Но в глубине души Анжелика просто ждала чуда, какого-то проявления незримой воли, которая соединит их с Фелисьеном. Кроме того, она же обещала матери ничего не предпринимать, и это вполне разумно, если за нее, как всегда, вступятся потусторонние силы? Поэтому в своем добровольном бездействии, притворяясь безразличной, она чутко вслушивалась в нездешние голоса, в то, что трепетало вокруг, в тихие знакомые звуки мира, в котором она жила и который должен прийти к ней на помощь. Что-то должно было произойти. Сидя у открытого окна и склонившись над своим вышиванием, она внимала и шелесту листвы, и едва слышному журчанию ручья. Легкие вздохи собора она воспринимала с удесятеренным вниманием: она слышала даже шарканье башмаков привратника, гасящего свечи. Вновь она ощущала рядом с собой трепет таинственных крыльев, она знала, ей помогают незримые силы; иногда она внезапно оборачивалась, веря, что тень подсказывает ей путь к победе. Но шли дни, а ничего не происходило.
Чтобы не нарушать свою клятву, Анжелика избегала выходить по ночам на балкон, боясь, что, стоит ей увидеть стоящего внизу Фелисьена, она спустится к нему. Она ждала в своей комнате. Но деревья в спящем саду были неподвижны, и она, осмелев, снова начала вопрошать темноту. Откуда же ждать чуда? Быть может, из сада епископского дворца протянется пламенеющая рука и поманит ее к себе. Быть может, из собора, где загрохочут трубы органа и призовут ее к алтарю. Она бы не удивилась, если бы голубь из Золотой легенды принес ей слова благословения или вмешались бы святые и проникли сквозь стены, чтобы сообщить, что с ней хочет познакомиться сам епископ. Единственное, что с каждым вечером поражало ее все сильнее, это то, что чудо не спешит совершиться. День сменялся ночью, ночь днем, но никаких перемен не происходило.

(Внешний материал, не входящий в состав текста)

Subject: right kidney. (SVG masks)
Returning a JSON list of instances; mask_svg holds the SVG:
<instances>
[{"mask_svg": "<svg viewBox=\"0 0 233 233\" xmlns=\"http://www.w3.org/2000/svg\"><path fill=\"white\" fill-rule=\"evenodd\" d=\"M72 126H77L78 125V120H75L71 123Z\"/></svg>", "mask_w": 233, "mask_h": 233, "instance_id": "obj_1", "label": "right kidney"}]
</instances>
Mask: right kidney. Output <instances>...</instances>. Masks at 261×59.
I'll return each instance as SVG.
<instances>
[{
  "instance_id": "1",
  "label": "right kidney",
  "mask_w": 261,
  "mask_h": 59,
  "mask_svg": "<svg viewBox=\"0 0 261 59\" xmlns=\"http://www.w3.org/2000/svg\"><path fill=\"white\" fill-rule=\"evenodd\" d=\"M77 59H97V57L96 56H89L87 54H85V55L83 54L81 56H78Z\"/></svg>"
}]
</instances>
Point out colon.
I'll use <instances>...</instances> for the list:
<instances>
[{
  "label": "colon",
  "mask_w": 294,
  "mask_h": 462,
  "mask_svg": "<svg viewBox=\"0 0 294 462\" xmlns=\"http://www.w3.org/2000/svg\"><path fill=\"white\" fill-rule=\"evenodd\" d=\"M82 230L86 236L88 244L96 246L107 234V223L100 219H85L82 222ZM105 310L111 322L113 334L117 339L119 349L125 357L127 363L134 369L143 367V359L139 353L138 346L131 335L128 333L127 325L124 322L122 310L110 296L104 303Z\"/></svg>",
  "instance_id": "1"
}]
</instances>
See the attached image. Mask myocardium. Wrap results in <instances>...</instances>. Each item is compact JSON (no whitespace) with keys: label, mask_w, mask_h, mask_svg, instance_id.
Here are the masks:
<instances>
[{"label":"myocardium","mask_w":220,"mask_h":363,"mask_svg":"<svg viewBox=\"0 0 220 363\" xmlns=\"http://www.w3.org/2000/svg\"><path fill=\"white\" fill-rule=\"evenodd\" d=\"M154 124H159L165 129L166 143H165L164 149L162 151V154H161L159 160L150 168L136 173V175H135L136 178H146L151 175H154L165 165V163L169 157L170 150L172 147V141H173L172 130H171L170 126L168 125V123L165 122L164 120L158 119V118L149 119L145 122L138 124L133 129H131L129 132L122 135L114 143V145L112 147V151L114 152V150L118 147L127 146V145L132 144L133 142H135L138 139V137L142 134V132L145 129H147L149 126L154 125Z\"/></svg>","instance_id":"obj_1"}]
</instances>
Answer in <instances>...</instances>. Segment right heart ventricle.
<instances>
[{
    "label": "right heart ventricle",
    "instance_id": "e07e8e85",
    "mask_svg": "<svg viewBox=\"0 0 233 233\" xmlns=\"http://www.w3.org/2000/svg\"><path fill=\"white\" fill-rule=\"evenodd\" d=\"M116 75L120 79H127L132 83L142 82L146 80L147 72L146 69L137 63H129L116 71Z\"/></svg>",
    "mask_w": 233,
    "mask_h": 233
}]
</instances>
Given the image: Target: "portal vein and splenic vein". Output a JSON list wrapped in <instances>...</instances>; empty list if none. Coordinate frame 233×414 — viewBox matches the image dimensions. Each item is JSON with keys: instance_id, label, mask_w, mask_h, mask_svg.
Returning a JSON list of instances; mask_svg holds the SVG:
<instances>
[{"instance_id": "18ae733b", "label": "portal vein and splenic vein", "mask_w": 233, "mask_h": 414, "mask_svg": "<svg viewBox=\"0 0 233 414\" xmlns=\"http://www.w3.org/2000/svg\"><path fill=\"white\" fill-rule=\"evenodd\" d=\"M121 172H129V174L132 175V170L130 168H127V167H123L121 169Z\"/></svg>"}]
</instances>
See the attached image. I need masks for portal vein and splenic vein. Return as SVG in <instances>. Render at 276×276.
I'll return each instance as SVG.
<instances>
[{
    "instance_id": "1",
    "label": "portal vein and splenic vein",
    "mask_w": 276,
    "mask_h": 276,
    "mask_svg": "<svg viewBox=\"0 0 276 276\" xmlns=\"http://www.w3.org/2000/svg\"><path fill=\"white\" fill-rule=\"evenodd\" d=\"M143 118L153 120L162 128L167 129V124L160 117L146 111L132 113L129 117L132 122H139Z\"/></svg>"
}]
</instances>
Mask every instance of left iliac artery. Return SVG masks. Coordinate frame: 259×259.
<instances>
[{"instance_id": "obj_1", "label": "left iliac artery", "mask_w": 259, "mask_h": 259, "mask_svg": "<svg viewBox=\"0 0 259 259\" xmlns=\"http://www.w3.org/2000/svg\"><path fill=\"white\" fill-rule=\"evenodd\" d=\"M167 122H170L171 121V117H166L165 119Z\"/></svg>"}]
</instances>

Минула вторая неделя, и Анжелику еще больше удивило то, что Фелисьен так и не показался. Она обещала, что не станет искать встречи с ним, но в глубине души ожидала, что именно он сделает все, чтобы увидеться с ней; однако сад Марии оставался безлюдным, никто не бродил по пустырю. Ни разу за две недели в ночи даже не мелькнула тень Фелисьена. Это не поколебало ее веры: если он не приходит, значит занят устройством их счастья. Однако ее удивление росло, и к нему начала примешиваться тревога.
Однажды вечером семейный ужин прошел совсем печально, и когда Юбер вышел под предлогом некоего спешного дела, Юбертина осталась наедине с дочерью. Она долго смотрела на нее сквозь слезы, глубоко потрясенная ее мужеством. За две недели они не сказали ни слова о том, что переполняло их сердца, и она была тронута выдержкой дочери и ее верностью своему слову. В приливе нежности она раскрыла объятья, Анжелика бросилась к ней, и они молча обнялись.
Наконец Юбертина заговорила:
– Ах, бедное дитя мое, я так ждала возможности поговорить с тобой наедине. Ты должна знать… Все кончено, теперь все кончено.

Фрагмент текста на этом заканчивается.